▸ **SET TASK**: Reproduce the following lines word for word, keeping each one as it appears.

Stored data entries
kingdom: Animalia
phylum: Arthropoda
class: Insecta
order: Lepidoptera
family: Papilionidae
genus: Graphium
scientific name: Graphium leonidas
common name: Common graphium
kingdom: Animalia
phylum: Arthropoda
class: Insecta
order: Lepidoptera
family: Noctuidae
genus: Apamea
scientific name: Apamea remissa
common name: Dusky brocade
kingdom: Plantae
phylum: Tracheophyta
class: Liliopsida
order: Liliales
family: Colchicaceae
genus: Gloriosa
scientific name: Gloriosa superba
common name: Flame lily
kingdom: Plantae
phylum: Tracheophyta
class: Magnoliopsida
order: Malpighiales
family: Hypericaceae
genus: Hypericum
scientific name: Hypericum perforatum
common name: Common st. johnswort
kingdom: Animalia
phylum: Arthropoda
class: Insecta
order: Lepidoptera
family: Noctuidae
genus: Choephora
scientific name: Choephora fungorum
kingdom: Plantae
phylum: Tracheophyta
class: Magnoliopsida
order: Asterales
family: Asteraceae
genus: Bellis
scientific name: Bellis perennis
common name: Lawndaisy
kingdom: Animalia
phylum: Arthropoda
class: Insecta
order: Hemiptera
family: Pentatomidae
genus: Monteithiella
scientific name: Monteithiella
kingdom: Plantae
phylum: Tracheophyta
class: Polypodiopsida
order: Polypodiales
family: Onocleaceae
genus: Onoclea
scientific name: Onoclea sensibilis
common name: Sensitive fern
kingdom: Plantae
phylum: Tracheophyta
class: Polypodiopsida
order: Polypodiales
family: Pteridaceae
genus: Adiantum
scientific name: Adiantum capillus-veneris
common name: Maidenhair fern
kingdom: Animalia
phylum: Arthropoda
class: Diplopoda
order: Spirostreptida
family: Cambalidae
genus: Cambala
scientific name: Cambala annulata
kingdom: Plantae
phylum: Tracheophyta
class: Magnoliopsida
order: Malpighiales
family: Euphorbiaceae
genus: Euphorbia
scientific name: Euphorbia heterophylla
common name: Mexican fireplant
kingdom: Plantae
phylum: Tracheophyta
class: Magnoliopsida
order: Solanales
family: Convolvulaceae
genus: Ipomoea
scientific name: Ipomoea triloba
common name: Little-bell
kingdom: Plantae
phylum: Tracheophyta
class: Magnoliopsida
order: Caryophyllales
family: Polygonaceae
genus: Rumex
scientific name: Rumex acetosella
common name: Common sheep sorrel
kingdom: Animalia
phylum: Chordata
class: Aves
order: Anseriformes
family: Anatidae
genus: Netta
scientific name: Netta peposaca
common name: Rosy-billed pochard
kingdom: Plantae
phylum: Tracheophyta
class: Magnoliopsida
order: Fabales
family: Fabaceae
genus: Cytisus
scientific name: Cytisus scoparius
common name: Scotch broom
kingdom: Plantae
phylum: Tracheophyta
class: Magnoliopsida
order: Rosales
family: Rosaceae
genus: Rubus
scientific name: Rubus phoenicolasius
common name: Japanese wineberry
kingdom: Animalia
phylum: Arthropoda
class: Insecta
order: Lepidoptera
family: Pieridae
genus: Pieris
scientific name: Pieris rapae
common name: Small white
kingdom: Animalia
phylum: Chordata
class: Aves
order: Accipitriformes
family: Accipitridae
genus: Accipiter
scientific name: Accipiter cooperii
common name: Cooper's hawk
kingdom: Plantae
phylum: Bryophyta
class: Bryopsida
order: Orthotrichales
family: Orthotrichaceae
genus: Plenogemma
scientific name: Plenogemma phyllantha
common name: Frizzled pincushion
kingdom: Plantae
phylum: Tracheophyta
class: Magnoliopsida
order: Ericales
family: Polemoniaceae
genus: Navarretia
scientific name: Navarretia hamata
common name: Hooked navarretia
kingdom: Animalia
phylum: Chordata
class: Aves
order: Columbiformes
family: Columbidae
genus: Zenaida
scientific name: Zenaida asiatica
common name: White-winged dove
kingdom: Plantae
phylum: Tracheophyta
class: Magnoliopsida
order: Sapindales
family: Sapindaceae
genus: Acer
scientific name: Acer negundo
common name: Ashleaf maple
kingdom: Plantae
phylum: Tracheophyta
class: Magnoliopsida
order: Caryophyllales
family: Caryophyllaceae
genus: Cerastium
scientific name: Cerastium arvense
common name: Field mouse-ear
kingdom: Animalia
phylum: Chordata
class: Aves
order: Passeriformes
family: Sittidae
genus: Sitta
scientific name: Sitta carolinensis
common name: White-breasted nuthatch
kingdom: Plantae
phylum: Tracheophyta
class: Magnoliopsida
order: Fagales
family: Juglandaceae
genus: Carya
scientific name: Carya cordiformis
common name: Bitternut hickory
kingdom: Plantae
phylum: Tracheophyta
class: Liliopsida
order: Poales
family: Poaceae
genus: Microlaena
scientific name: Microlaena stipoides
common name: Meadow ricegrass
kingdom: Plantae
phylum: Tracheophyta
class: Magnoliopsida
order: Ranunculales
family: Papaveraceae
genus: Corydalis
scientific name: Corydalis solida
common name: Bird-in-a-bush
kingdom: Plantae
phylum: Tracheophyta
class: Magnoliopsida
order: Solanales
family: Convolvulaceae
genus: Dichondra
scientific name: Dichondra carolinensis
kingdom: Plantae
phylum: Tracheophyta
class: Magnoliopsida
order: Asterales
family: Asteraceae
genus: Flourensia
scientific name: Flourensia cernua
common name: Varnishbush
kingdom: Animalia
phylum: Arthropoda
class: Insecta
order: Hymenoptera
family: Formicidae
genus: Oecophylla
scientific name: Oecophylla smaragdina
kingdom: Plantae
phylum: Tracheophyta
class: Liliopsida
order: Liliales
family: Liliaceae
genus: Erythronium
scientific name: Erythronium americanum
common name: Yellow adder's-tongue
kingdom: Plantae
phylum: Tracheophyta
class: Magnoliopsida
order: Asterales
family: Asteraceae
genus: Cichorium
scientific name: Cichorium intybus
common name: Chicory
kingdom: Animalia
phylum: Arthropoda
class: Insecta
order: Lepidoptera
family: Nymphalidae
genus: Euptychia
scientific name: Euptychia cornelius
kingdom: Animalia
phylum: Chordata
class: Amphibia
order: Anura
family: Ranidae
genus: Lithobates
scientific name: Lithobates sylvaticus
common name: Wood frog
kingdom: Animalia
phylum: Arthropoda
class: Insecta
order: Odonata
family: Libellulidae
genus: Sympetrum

▸ **ANSWER TO THE PROBLEM**:
kingdom: Animalia
phylum: Arthropoda
class: Insecta
order: Lepidoptera
family: Papilionidae
genus: Graphium
scientific name: Graphium leonidas
common name: Common graphium
kingdom: Animalia
phylum: Arthropoda
class: Insecta
order: Lepidoptera
family: Noctuidae
genus: Apamea
scientific name: Apamea remissa
common name: Dusky brocade
kingdom: Plantae
phylum: Tracheophyta
class: Liliopsida
order: Liliales
family: Colchicaceae
genus: Gloriosa
scientific name: Gloriosa superba
common name: Flame lily
kingdom: Plantae
phylum: Tracheophyta
class: Magnoliopsida
order: Malpighiales
family: Hypericaceae
genus: Hypericum
scientific name: Hypericum perforatum
common name: Common st. johnswort
kingdom: Animalia
phylum: Arthropoda
class: Insecta
order: Lepidoptera
family: Noctuidae
genus: Choephora
scientific name: Choephora fungorum
kingdom: Plantae
phylum: Tracheophyta
class: Magnoliopsida
order: Asterales
family: Asteraceae
genus: Bellis
scientific name: Bellis perennis
common name: Lawndaisy
kingdom: Animalia
phylum: Arthropoda
class: Insecta
order: Hemiptera
family: Pentatomidae
genus: Monteithiella
scientific name: Monteithiella
kingdom: Plantae
phylum: Tracheophyta
class: Polypodiopsida
order: Polypodiales
family: Onocleaceae
genus: Onoclea
scientific name: Onoclea sensibilis
common name: Sensitive fern
kingdom: Plantae
phylum: Tracheophyta
class: Polypodiopsida
order: Polypodiales
family: Pteridaceae
genus: Adiantum
scientific name: Adiantum capillus-veneris
common name: Maidenhair fern
kingdom: Animalia
phylum: Arthropoda
class: Diplopoda
order: Spirostreptida
family: Cambalidae
genus: Cambala
scientific name: Cambala annulata
kingdom: Plantae
phylum: Tracheophyta
class: Magnoliopsida
order: Malpighiales
family: Euphorbiaceae
genus: Euphorbia
scientific name: Euphorbia heterophylla
common name: Mexican fireplant
kingdom: Plantae
phylum: Tracheophyta
class: Magnoliopsida
order: Solanales
family: Convolvulaceae
genus: Ipomoea
scientific name: Ipomoea triloba
common name: Little-bell
kingdom: Plantae
phylum: Tracheophyta
class: Magnoliopsida
order: Caryophyllales
family: Polygonaceae
genus: Rumex
scientific name: Rumex acetosella
common name: Common sheep sorrel
kingdom: Animalia
phylum: Chordata
class: Aves
order: Anseriformes
family: Anatidae
genus: Netta
scientific name: Netta peposaca
common name: Rosy-billed pochard
kingdom: Plantae
phylum: Tracheophyta
class: Magnoliopsida
order: Fabales
family: Fabaceae
genus: Cytisus
scientific name: Cytisus scoparius
common name: Scotch broom
kingdom: Plantae
phylum: Tracheophyta
class: Magnoliopsida
order: Rosales
family: Rosaceae
genus: Rubus
scientific name: Rubus phoenicolasius
common name: Japanese wineberry
kingdom: Animalia
phylum: Arthropoda
class: Insecta
order: Lepidoptera
family: Pieridae
genus: Pieris
scientific name: Pieris rapae
common name: Small white
kingdom: Animalia
phylum: Chordata
class: Aves
order: Accipitriformes
family: Accipitridae
genus: Accipiter
scientific name: Accipiter cooperii
common name: Cooper's hawk
kingdom: Plantae
phylum: Bryophyta
class: Bryopsida
order: Orthotrichales
family: Orthotrichaceae
genus: Plenogemma
scientific name: Plenogemma phyllantha
common name: Frizzled pincushion
kingdom: Plantae
phylum: Tracheophyta
class: Magnoliopsida
order: Ericales
family: Polemoniaceae
genus: Navarretia
scientific name: Navarretia hamata
common name: Hooked navarretia
kingdom: Animalia
phylum: Chordata
class: Aves
order: Columbiformes
family: Columbidae
genus: Zenaida
scientific name: Zenaida asiatica
common name: White-winged dove
kingdom: Plantae
phylum: Tracheophyta
class: Magnoliopsida
order: Sapindales
family: Sapindaceae
genus: Acer
scientific name: Acer negundo
common name: Ashleaf maple
kingdom: Plantae
phylum: Tracheophyta
class: Magnoliopsida
order: Caryophyllales
family: Caryophyllaceae
genus: Cerastium
scientific name: Cerastium arvense
common name: Field mouse-ear
kingdom: Animalia
phylum: Chordata
class: Aves
order: Passeriformes
family: Sittidae
genus: Sitta
scientific name: Sitta carolinensis
common name: White-breasted nuthatch
kingdom: Plantae
phylum: Tracheophyta
class: Magnoliopsida
order: Fagales
family: Juglandaceae
genus: Carya
scientific name: Carya cordiformis
common name: Bitternut hickory
kingdom: Plantae
phylum: Tracheophyta
class: Liliopsida
order: Poales
family: Poaceae
genus: Microlaena
scientific name: Microlaena stipoides
common name: Meadow ricegrass
kingdom: Plantae
phylum: Tracheophyta
class: Magnoliopsida
order: Ranunculales
family: Papaveraceae
genus: Corydalis
scientific name: Corydalis solida
common name: Bird-in-a-bush
kingdom: Plantae
phylum: Tracheophyta
class: Magnoliopsida
order: Solanales
family: Convolvulaceae
genus: Dichondra
scientific name: Dichondra carolinensis
kingdom: Plantae
phylum: Tracheophyta
class: Magnoliopsida
order: Asterales
family: Asteraceae
genus: Flourensia
scientific name: Flourensia cernua
common name: Varnishbush
kingdom: Animalia
phylum: Arthropoda
class: Insecta
order: Hymenoptera
family: Formicidae
genus: Oecophylla
scientific name: Oecophylla smaragdina
kingdom: Plantae
phylum: Tracheophyta
class: Liliopsida
order: Liliales
family: Liliaceae
genus: Erythronium
scientific name: Erythronium americanum
common name: Yellow adder's-tongue
kingdom: Plantae
phylum: Tracheophyta
class: Magnoliopsida
order: Asterales
family: Asteraceae
genus: Cichorium
scientific name: Cichorium intybus
common name: Chicory
kingdom: Animalia
phylum: Arthropoda
class: Insecta
order: Lepidoptera
family: Nymphalidae
genus: Euptychia
scientific name: Euptychia cornelius
kingdom: Animalia
phylum: Chordata
class: Amphibia
order: Anura
family: Ranidae
genus: Lithobates
scientific name: Lithobates sylvaticus
common name: Wood frog
kingdom: Animalia
phylum: Arthropoda
class: Insecta
order: Odonata
family: Libellulidae
genus: Sympetrum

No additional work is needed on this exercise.